The Create-Your-Own Model
The New York Times launched their own daily deals network called TimesLimited in March and they are enjoying quite a bit of success from it. Sure, they could have gone the route of any of these other publishers, but they wouldn’t be The New York Times if they didn’t just go ahead and do it all themselves.
In an article by David Kaplan for paidContent.org, Kaplan quotes Denise Warren (SVP/chief advertising officer for NYT Media Group and the GM for NYTimes.com) on the newspaper’s choice to provide daily deals from within their walls:
“We looked at partner options when we began looking at the space a few months ago.
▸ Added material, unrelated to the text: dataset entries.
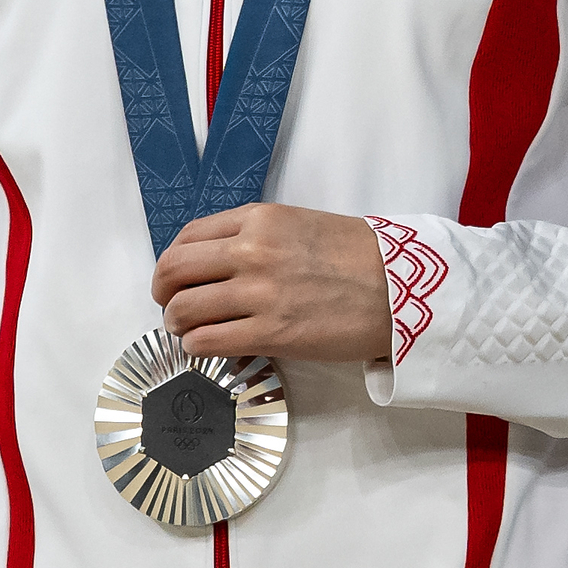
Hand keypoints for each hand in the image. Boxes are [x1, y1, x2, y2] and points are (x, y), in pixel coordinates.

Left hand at [154, 204, 393, 362]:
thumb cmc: (359, 256)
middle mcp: (252, 251)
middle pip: (173, 273)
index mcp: (260, 220)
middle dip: (164, 294)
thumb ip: (255, 236)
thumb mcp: (301, 224)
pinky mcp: (270, 333)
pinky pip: (205, 342)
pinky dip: (198, 347)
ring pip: (182, 311)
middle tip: (175, 306)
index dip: (173, 263)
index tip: (179, 279)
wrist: (402, 288)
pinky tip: (214, 346)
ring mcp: (259, 294)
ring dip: (180, 325)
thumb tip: (213, 263)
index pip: (186, 238)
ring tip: (196, 330)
But we realized that we have the assets, the consumer reach and the relationships with the advertisers to do this on our own.” [Article: NYT Gets Deeper Into The ‘Daily Deals’ Space With TimesLimited.]
What makes the NY Times’ daily deals different is that TimesLimited offers a more upscale version of these daily deals you may see elsewhere, or, in the words of Warren; a more “curated experience”.
The funny thing, is that the same white label solution that Hearst is working with, also claims to be working with The New York Times (and Meredith). So are the sales really from “select Times advertisers,” or not? Perhaps though, it’s just the platform that they share, and not the deals.
In any case, the webpage for TimesLimited already reflects the “more refined spin” on daily deals. The graphics and links are clearly laid out in well-formatted html, and there is a categorical search option underneath the sign-up bar for emails, for things such as “travel” and “dining”.
So, is it a better choice to start an in-house daily deals program or go for the outsourced Groupon option? The answer entirely depends on what you think your publishing company can handle.
Not all of us have to be like the “big guys” at the New York Times. Rhode Island Monthly and Interweave are just some of the companies that took matters into their own hands and are having just as good of a time. What it boils down to is whether you think daily deals will be a good, if not temporary, solution to ever-dwindling ad sales.